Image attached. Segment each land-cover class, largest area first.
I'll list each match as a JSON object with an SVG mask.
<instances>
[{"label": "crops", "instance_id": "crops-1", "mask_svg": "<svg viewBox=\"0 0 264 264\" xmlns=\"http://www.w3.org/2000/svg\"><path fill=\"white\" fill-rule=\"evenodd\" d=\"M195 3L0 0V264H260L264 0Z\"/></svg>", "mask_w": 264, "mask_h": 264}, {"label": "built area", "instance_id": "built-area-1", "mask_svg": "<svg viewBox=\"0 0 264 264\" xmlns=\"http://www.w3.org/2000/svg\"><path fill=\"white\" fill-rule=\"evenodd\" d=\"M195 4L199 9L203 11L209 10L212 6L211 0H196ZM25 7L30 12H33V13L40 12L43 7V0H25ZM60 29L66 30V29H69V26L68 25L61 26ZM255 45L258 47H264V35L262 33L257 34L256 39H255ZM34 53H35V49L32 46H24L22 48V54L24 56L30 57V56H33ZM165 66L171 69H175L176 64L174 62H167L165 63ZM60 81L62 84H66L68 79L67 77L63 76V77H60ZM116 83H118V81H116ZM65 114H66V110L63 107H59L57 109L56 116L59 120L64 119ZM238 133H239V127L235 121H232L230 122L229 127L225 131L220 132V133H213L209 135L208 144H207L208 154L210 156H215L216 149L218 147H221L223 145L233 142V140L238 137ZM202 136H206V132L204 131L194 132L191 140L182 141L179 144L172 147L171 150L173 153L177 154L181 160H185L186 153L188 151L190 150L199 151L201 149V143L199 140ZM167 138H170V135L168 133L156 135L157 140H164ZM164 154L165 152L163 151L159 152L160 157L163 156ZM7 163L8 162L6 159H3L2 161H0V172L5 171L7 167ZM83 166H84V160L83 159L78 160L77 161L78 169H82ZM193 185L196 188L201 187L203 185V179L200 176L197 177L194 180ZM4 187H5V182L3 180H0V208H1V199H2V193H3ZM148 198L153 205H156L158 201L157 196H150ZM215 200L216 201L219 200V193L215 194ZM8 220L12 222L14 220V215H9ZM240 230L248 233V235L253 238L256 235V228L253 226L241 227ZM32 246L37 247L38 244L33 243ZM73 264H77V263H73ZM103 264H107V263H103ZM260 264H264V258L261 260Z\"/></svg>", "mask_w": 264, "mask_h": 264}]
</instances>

-.-.-

→ **AIM**:
Please pull every line from the records above and reproduce each one verbatim.

→ **RESULT FOR THIS TASK**:
Image attached. Segment each land-cover class, largest area first.
I'll list each match as a JSON object with an SVG mask.
<instances>
[{"label": "crops", "instance_id": "crops-1", "mask_svg": "<svg viewBox=\"0 0 264 264\" xmlns=\"http://www.w3.org/2000/svg\"><path fill=\"white\" fill-rule=\"evenodd\" d=\"M195 3L0 0V264H260L264 0Z\"/></svg>", "mask_w": 264, "mask_h": 264}, {"label": "built area", "instance_id": "built-area-1", "mask_svg": "<svg viewBox=\"0 0 264 264\" xmlns=\"http://www.w3.org/2000/svg\"><path fill=\"white\" fill-rule=\"evenodd\" d=\"M195 4L199 9L203 11L209 10L212 6L211 0H196ZM25 7L30 12H33V13L40 12L43 7V0H25ZM60 29L66 30V29H69V26L68 25L61 26ZM255 45L258 47H264V35L262 33L257 34L256 39H255ZM34 53H35V49L32 46H24L22 48V54L24 56L30 57V56H33ZM165 66L171 69H175L176 64L174 62H167L165 63ZM60 81L62 84H66L68 79L67 77L63 76V77H60ZM116 83H118V81H116ZM65 114H66V110L63 107H59L57 109L56 116L59 120L64 119ZM238 133H239V127L235 121H232L230 122L229 127L225 131L220 132V133H213L209 135L208 144H207L208 154L210 156H215L216 149L218 147H221L223 145L233 142V140L238 137ZM202 136H206V132L204 131L194 132L191 140L182 141L179 144L172 147L171 150L173 153L177 154L181 160H185L186 153L188 151L190 150L199 151L201 149V143L199 140ZM167 138H170V135L168 133L156 135L157 140H164ZM164 154L165 152L163 151L159 152L160 157L163 156ZM7 163L8 162L6 159H3L2 161H0V172L5 171L7 167ZM83 166H84V160L83 159L78 160L77 161L78 169H82ZM193 185L196 188L201 187L203 185V179L200 176L197 177L194 180ZM4 187H5V182L3 180H0V208H1V199H2V193H3ZM148 198L153 205H156L158 201L157 196H150ZM215 200L216 201L219 200V193L215 194ZM8 220L12 222L14 220V215H9ZM240 230L248 233V235L253 238L256 235V228L253 226L241 227ZM32 246L37 247L38 244L33 243ZM73 264H77V263H73ZM103 264H107V263H103ZM260 264H264V258L261 260Z\"/></svg>", "mask_w": 264, "mask_h": 264}]
</instances>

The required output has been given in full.